An individual who is allowed to incorporate a joint stock company is given many advantages that he would not enjoy if he owned the business personally without the guise of corporate organization; it is not too much to ask that such a person, in return for the rights that he has been granted, be required to respect the organization that he has created and to allow it to function through legally recognizable corporate acts.
We do not pass on the proposition as to whether any advances received by the Herrick Company directly from Fred Herrick, or the money which the Herrick Company received from checks signed in blank by Herrick on his personal account, which usually constituted overdrafts that were met by the Milwaukee Company, created a stock transaction and not a loan in the light of all the facts of the case. As the advances came not from Fred Herrick personally, but from the Milwaukee Company, we are constrained to hold that they created a liability of the Fred Herrick Lumber Company to the Milwaukee Lumber Company. That being so, the total sum of $506,445.02 of the "Fred Herrick Advance Account" on the books of the Fred Herrick Lumber Company was a liability on October 9, 1928, and it clearly follows that the Fred Herrick Lumber Company was insolvent on that date.

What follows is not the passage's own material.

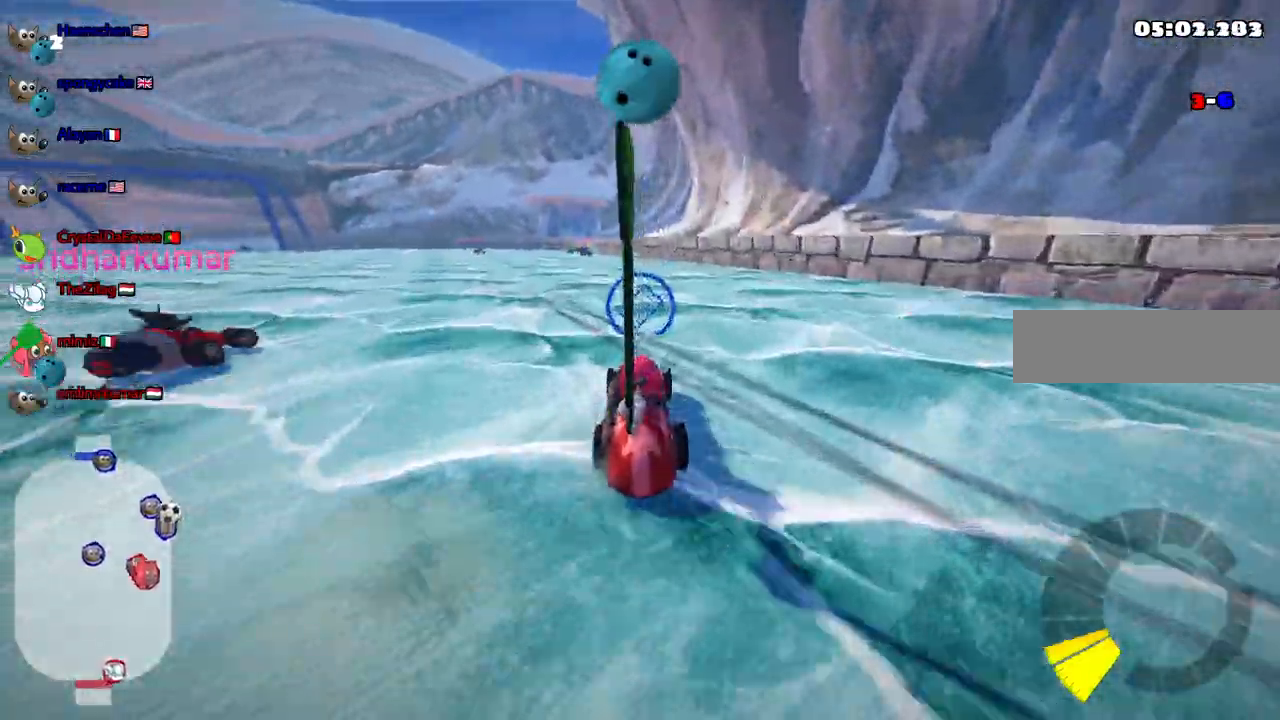
Gameplay with keyboard; each line is a JSON object with the keys held at the frame after it. "events" lists presses ("down") and releases ("up") of ".", "alt_r", "b", "c", "comma", "ctrl_r", "d", "down", "f", "g", "h", "j", "k", "l", "left", "m", "n", "quote", "return", "right", "semicolon", "shift_r", "space", "super", "up" and "v" between this image and that frame as [ms after this image, input, new state], when the widget could be followed in between. No other keys are recorded. Mouse input is not recorded. Not read: /.
{"keys": ["left", "up"], "events": [[33, "down", "up"], [417, "left", "down"], [467, "up", "down"]]}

The payment to the bank, therefore, constituted a preference over creditors.
We find no error in the record, and the judgment of the lower court must be affirmed.
Affirmed.
It is a familiar doctrine of equity that, where all the stock of a corporation is owned by an individual, equity will look through the corporate form to the actuality and hold the corporation to be merely the alter ego of the stockholder.
This is a suit in equity involving the affairs of a number of corporations in which Fred Herrick was sole owner of the capital stock. He handled the affairs of these corporations very much as though they were his own, no shares of stock being outstanding except qualifying shares. Each corporation, however, had large interests and conducted large operations and maintained a system of books of account which purported to show the affairs of the corporation. Money was borrowed by these corporations from banks upon their credit. Among these corporations was the Milwaukee Lumber Company, located at St. Maries, Idaho; the Coeur d'Alene Mill Company, an Idaho corporation located at Coeur d'Alene; the Export Lumber Company, an Idaho corporation located at Harrison, Idaho; the Tuscor Lumber Company, the Red Collar Steamship line of Coeur d'Alene Lake. He was also the owner of 50 per cent. of the stock of the Scotch Lumber Company in Alabama, and also the Interior Lumber Company in Mississippi.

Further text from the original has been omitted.